Since January 2024, I have been working part-time as a programmer/data manager for a collaborative research effort to monitor First Foods of cultural significance to Tribes in the interior Pacific Northwest. The project includes partners from Oregon State University, Confederated Tribes of the Umatilla Indian Reservation, Nez Perce Tribe, and several federal agencies, such as the USDA Forest Service. While much of the data and information is confidential and protected, below I describe my work to support the research and monitoring effort.

The research group has established numerous (~150) permanent plots across the forests, grasslands and shrublands of eastern Oregon to monitor the status, health and abundance of culturally significant plants (First Foods). To analyze and interpret the information gathered, data from many different sources first needs to be cleaned, integrated, and organized in ways that enable analysis and interpretation by the team. Data comes from many sources including field-collected data (GPS points, photographs, presence and abundance data for 20 plant species, site assessments and other biophysical factors) as well as available geospatial datasets (climate, land ownership, ecosystem, elevation, disturbance history, etc.). Additionally, as new data is collected, there is a need to develop accurate and efficient workflows that add the new data into the overall database.

Data is collected in permanent plots across the rugged and mountainous landscape of Oregon, and then combined with a variety of other geospatial and biophysical data.

The Process

Data is collected in the field by teams of technicians using Survey123 on iPads and then the data is uploaded to server.

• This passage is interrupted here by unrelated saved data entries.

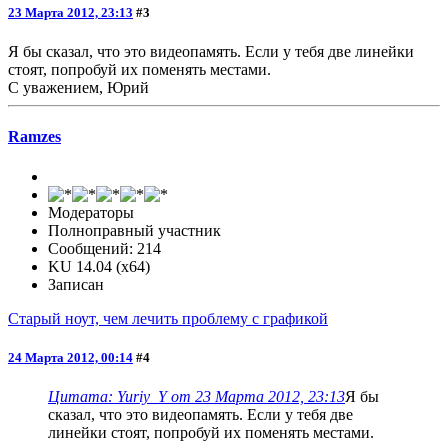
23 Марта 2012, 23:13
#3
Я бы сказал, что это видеопамять. Если у тебя две линейки
стоят, попробуй их поменять местами.
С уважением, Юрий
Ramzes
Модераторы
Полноправный участник
Сообщений: 214
KU 14.04 (x64)
Записан
Старый ноут, чем лечить проблему с графикой
24 Марта 2012, 00:14
#4
Цитата: Yuriy_Y от 23 Марта 2012, 23:13
Я бы
сказал, что это видеопамять. Если у тебя две
линейки стоят, попробуй их поменять местами.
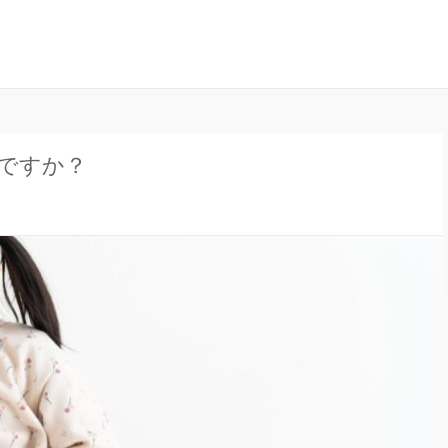
ル」は、お子さんの健康に関する様々な情報を発信しています。病気の
ラインジャーナル
かりやすく解説しています。
ですか？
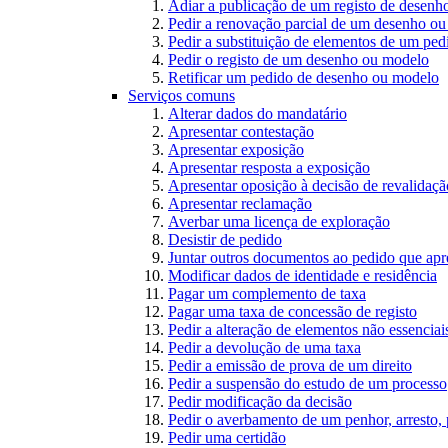
Adiar a publicação de um registo de desen
Pedir a renovação parcial de um desenho o
Pedir a substituição de elementos de um pe
Pedir o registo de um desenho ou modelo
Retificar um pedido de desenho ou modelo
Serviços comuns
Alterar dados do mandatário
Apresentar contestação
Apresentar exposição
Apresentar resposta a exposição
Apresentar oposição à decisão de revalidação
Apresentar reclamação
Averbar uma licença de exploração
Desistir de pedido
Juntar outros documentos ao pedido que apr
Modificar dados de identidade e residência
Pagar um complemento de taxa
Pagar uma taxa de concessão de registo
Pedir a alteração de elementos não essenciais
Pedir a devolução de uma taxa
Pedir a emissão de prova de um direito
Pedir a suspensão do estudo de um processo
Pedir modificação da decisão
Pedir o averbamento de um penhor, arresto,
Pedir uma certidão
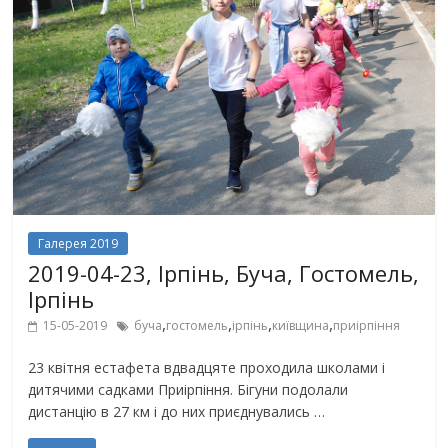
Галерея 2019
2019-04-23, Ірпінь, Буча, Гостомель,
Ірпінь
,
,
,
,
15-05-2019
буча
гостомель
ірпінь
київщина
приірпіння
23 квітня естафета вдвадцяте проходила школами і
дитячими садками Приірпіння. Бігуни подолали
дистанцію в 27 км і до них приєднувались …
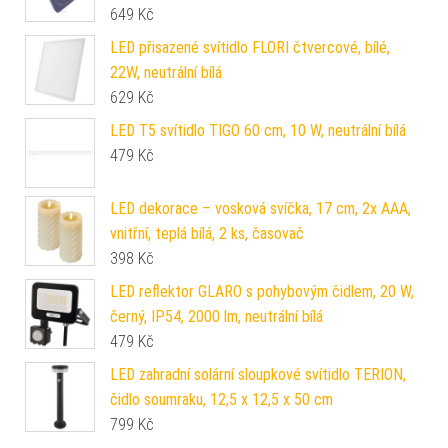
649
Kč
LED přisazené svítidlo FLORI čtvercové, bílé,
22W, neutrální bílá
629
Kč
LED T5 svítidlo TIGO 60 cm, 10 W, neutrální bílá
479
Kč
LED dekorace – vosková svíčka, 17 cm, 2x AAA,
vnitřní, teplá bílá, 2 ks, časovač
398
Kč
LED reflektor GLARO s pohybovým čidlem, 20 W,
černý, IP54, 2000 lm, neutrální bílá
479
Kč
LED zahradní solární sloupkové svítidlo TERION,
čidlo soumraku, 12,5 x 12,5 x 50 cm
799
Kč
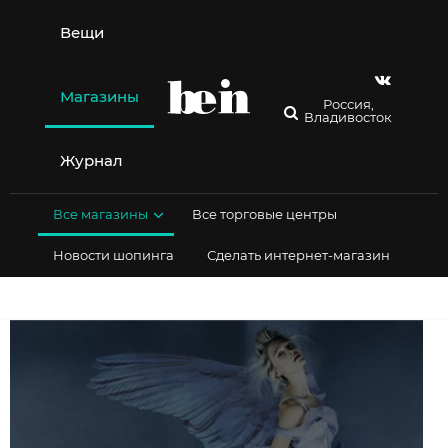
Перейти
к
Вещи
содержимому
Магазины
Россия,
Владивосток
Журнал
Все магазины
Все торговые центры
Новости шопинга
Сделать интернет-магазин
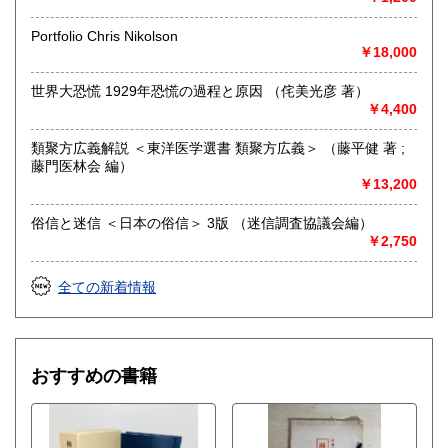
お気軽にお電話やメール、LINEでご連絡くださいませ。
Portfolio Chris Nikolson
TEL 097-574-7738
￥18,000
買取専用メール buying@kamoshikabooks.com
買取専用LINE @891fglyn
世界大恐慌 1929年恐慌の過程と原因 （侘美光彦 著）
￥4,400
取り扱い分野
類聚方広義解説 ＜東洋医学選書 類聚方広義＞ （藤平健 著 ;
総記、哲学宗教、歴史、社会科学、自然科学、美術工芸、国
藤門医林会 編）
語国文、外国文学、古典籍、近代文献、趣味、外国書、サブ
￥13,200
カルチャー、古書一般（その他）
俗信と迷信 ＜日本の俗信＞ 3版 （迷信調査協議会編）
￥2,750
全ての新着情報
おすすめの書籍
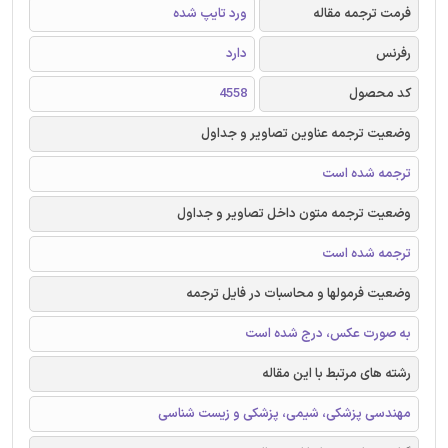
فرمت ترجمه مقاله
ورد تایپ شده
رفرنس
دارد
کد محصول
4558
وضعیت ترجمه عناوین تصاویر و جداول
ترجمه شده است
وضعیت ترجمه متون داخل تصاویر و جداول
ترجمه شده است
وضعیت فرمولها و محاسبات در فایل ترجمه
به صورت عکس، درج شده است
رشته های مرتبط با این مقاله
مهندسی پزشکی، شیمی، پزشکی و زیست شناسی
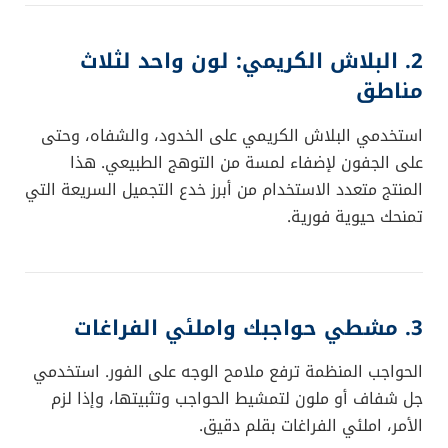
2. البلاش الكريمي: لون واحد لثلاث
مناطق
استخدمي البلاش الكريمي على الخدود، والشفاه، وحتى
على الجفون لإضفاء لمسة من التوهج الطبيعي. هذا
المنتج متعدد الاستخدام من أبرز خدع التجميل السريعة التي
تمنحك حيوية فورية.
3. مشطي حواجبك واملئي الفراغات
الحواجب المنظمة ترفع ملامح الوجه على الفور. استخدمي
جل شفاف أو ملون لتمشيط الحواجب وتثبيتها، وإذا لزم
الأمر، املئي الفراغات بقلم دقيق.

Before processing, I conduct QA/QC on the data to make sure it will process correctly. Then, in python, I wrote scripts using the pandas and numpy packages to calculate key metrics of interest for each site - species frequency, mean/median density, 95% confidence intervals, etc. Photograph of the sites and locations taken within the Survey123 app had to be exported and processed in ArcGIS Pro. Biophysical, ecological, and geospatial information (see figure below) was then obtained and linked to the output tables generated from my analysis of the field collected data. Queries and data tables are then be readily created for statistical analysis.

I also used the python-docx package to write scripts that automatically generate plot summaries (output as a Word document) that contain all the relevant data and information for each plot (including site photos, etc.). Currently, I am working on creating a geodatabase with the information so that the summary information can be loaded and displayed in ArcGIS as well as Google Earth. This will allow researchers and managers to quickly access and interpret critical information.

Since the project is ongoing, I am working on creating a desktop application that can be shared with the researchers, so as new data is collected, they are able to easily process the new data and generate the summary statistics, summary reports, and geodatabase.